Allerdings seien die Flächen, die sich Radfahrer und Fußgänger teilen, jetzt schon begrenzt. "Dadurch erwarten wie doch erhebliche Konflikte", so Fremer: "Unsere Forderung ist, das Radwegenetz so auszubauen, dass die Wege ausreichend breit sind, dass alle Menschen auf den Wegen komfortabel gehen und fahren können."

Wird es durch E-Tretroller zu mehr Unfällen kommen?

Experten beantworten diese Antwort mit einem klaren Ja. Sie erwarten gerade in der ersten Zeit zahlreiche Unfälle, da sich alle Verkehrsteilnehmer an die neuen Fahrzeuge gewöhnen müssen.
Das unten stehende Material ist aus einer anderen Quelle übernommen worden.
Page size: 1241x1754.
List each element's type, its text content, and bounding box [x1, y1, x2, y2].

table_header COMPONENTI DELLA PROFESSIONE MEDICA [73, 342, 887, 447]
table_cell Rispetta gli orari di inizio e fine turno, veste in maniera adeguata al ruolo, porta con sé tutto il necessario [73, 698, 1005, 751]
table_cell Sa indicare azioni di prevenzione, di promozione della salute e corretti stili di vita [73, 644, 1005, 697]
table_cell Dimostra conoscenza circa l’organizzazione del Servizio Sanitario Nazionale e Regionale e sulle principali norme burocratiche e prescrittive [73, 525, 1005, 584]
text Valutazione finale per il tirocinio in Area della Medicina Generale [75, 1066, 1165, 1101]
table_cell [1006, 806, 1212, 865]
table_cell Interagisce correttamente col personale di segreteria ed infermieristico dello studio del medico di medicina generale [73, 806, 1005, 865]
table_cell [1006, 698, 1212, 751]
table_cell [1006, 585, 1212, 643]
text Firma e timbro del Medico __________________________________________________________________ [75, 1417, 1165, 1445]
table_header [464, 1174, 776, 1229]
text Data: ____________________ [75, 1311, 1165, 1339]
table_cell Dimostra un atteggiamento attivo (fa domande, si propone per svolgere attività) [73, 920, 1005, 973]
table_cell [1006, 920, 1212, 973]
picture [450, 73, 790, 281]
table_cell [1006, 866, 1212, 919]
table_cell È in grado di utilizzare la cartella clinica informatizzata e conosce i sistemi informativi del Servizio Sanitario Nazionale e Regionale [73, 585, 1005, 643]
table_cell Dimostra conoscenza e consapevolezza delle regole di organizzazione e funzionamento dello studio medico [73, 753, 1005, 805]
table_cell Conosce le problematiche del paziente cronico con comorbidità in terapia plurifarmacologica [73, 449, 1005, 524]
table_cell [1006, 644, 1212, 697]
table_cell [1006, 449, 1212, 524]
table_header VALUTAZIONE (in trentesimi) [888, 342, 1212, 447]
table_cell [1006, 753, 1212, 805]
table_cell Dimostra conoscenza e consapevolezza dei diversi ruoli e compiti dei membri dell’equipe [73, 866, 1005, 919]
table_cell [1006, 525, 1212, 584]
Auch der ADFC Hessen rechnet mit einer Zunahme an Unfällen. Ihr stellvertretender Landeschef Fremer sagt: "Wir befürchten, dass die Unfallquote steigen wird. Wenn es unglücklich läuft, kann es im schlimmsten Fall wie in Paris auch tödlich enden."

Eine Helmpflicht, die viele Experten empfehlen, lehnt der ADFC aber ab: "Der nächste Schritt wäre dann, dass auch Fußgänger und Autofahrer Helme tragen müssten. Eine Pflicht würde auch dazu führen, dass Radfahren und E-Scooter-Fahren grundsätzlich unattraktiv werden."